• **Data**
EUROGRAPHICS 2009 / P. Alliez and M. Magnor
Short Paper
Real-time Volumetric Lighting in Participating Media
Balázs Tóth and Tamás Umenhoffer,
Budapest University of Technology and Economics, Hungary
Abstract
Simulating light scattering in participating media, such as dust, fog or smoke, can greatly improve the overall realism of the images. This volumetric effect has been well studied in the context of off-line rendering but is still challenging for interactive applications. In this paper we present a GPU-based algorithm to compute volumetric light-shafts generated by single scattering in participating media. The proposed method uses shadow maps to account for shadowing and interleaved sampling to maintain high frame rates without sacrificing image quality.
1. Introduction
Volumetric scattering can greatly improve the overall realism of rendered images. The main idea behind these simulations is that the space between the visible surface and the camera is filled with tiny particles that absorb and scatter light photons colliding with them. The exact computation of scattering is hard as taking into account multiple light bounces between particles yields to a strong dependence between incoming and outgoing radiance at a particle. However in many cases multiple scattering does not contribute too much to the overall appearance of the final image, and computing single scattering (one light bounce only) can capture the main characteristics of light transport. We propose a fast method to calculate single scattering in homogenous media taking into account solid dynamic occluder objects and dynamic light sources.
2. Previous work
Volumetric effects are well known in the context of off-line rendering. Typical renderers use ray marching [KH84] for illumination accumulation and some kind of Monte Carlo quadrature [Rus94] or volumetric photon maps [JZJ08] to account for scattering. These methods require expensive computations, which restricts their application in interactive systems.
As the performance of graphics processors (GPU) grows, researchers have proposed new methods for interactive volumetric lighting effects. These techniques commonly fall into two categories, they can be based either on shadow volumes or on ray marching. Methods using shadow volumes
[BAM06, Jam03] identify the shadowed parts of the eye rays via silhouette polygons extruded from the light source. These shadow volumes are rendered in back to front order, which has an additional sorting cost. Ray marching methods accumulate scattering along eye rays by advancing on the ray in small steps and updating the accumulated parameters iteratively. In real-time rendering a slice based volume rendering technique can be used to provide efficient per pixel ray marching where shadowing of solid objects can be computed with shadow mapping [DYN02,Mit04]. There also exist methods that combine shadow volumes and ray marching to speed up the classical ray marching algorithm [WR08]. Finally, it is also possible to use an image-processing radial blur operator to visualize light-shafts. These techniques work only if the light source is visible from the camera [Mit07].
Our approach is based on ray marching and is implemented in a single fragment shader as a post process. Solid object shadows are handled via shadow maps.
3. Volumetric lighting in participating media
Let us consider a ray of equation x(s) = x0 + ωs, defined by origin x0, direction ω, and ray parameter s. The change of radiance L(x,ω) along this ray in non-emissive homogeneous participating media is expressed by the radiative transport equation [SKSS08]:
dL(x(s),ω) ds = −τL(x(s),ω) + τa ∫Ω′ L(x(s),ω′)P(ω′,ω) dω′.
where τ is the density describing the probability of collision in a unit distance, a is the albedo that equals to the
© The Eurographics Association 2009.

• **Work instructions**
The full listing should be duplicated exactly, line by line.

• **Task result**
EUROGRAPHICS 2009 / P. Alliez and M. Magnor
Short Paper
Real-time Volumetric Lighting in Participating Media
Balázs Tóth and Tamás Umenhoffer,
Budapest University of Technology and Economics, Hungary
Abstract
Simulating light scattering in participating media, such as dust, fog or smoke, can greatly improve the overall realism of the images. This volumetric effect has been well studied in the context of off-line rendering but is still challenging for interactive applications. In this paper we present a GPU-based algorithm to compute volumetric light-shafts generated by single scattering in participating media. The proposed method uses shadow maps to account for shadowing and interleaved sampling to maintain high frame rates without sacrificing image quality.
1. Introduction
Volumetric scattering can greatly improve the overall realism of rendered images. The main idea behind these simulations is that the space between the visible surface and the camera is filled with tiny particles that absorb and scatter light photons colliding with them. The exact computation of scattering is hard as taking into account multiple light bounces between particles yields to a strong dependence between incoming and outgoing radiance at a particle. However in many cases multiple scattering does not contribute too much to the overall appearance of the final image, and computing single scattering (one light bounce only) can capture the main characteristics of light transport. We propose a fast method to calculate single scattering in homogenous media taking into account solid dynamic occluder objects and dynamic light sources.
2. Previous work
Volumetric effects are well known in the context of off-line rendering. Typical renderers use ray marching [KH84] for illumination accumulation and some kind of Monte Carlo quadrature [Rus94] or volumetric photon maps [JZJ08] to account for scattering. These methods require expensive computations, which restricts their application in interactive systems.
As the performance of graphics processors (GPU) grows, researchers have proposed new methods for interactive volumetric lighting effects. These techniques commonly fall into two categories, they can be based either on shadow volumes or on ray marching. Methods using shadow volumes
[BAM06, Jam03] identify the shadowed parts of the eye rays via silhouette polygons extruded from the light source. These shadow volumes are rendered in back to front order, which has an additional sorting cost. Ray marching methods accumulate scattering along eye rays by advancing on the ray in small steps and updating the accumulated parameters iteratively. In real-time rendering a slice based volume rendering technique can be used to provide efficient per pixel ray marching where shadowing of solid objects can be computed with shadow mapping [DYN02,Mit04]. There also exist methods that combine shadow volumes and ray marching to speed up the classical ray marching algorithm [WR08]. Finally, it is also possible to use an image-processing radial blur operator to visualize light-shafts. These techniques work only if the light source is visible from the camera [Mit07].
Our approach is based on ray marching and is implemented in a single fragment shader as a post process. Solid object shadows are handled via shadow maps.
3. Volumetric lighting in participating media
Let us consider a ray of equation x(s) = x0 + ωs, defined by origin x0, direction ω, and ray parameter s. The change of radiance L(x,ω) along this ray in non-emissive homogeneous participating media is expressed by the radiative transport equation [SKSS08]:
dL(x(s),ω) ds = −τL(x(s),ω) + τa ∫Ω′ L(x(s),ω′)P(ω′,ω) dω′.
where τ is the density describing the probability of collision in a unit distance, a is the albedo that equals to the
© The Eurographics Association 2009.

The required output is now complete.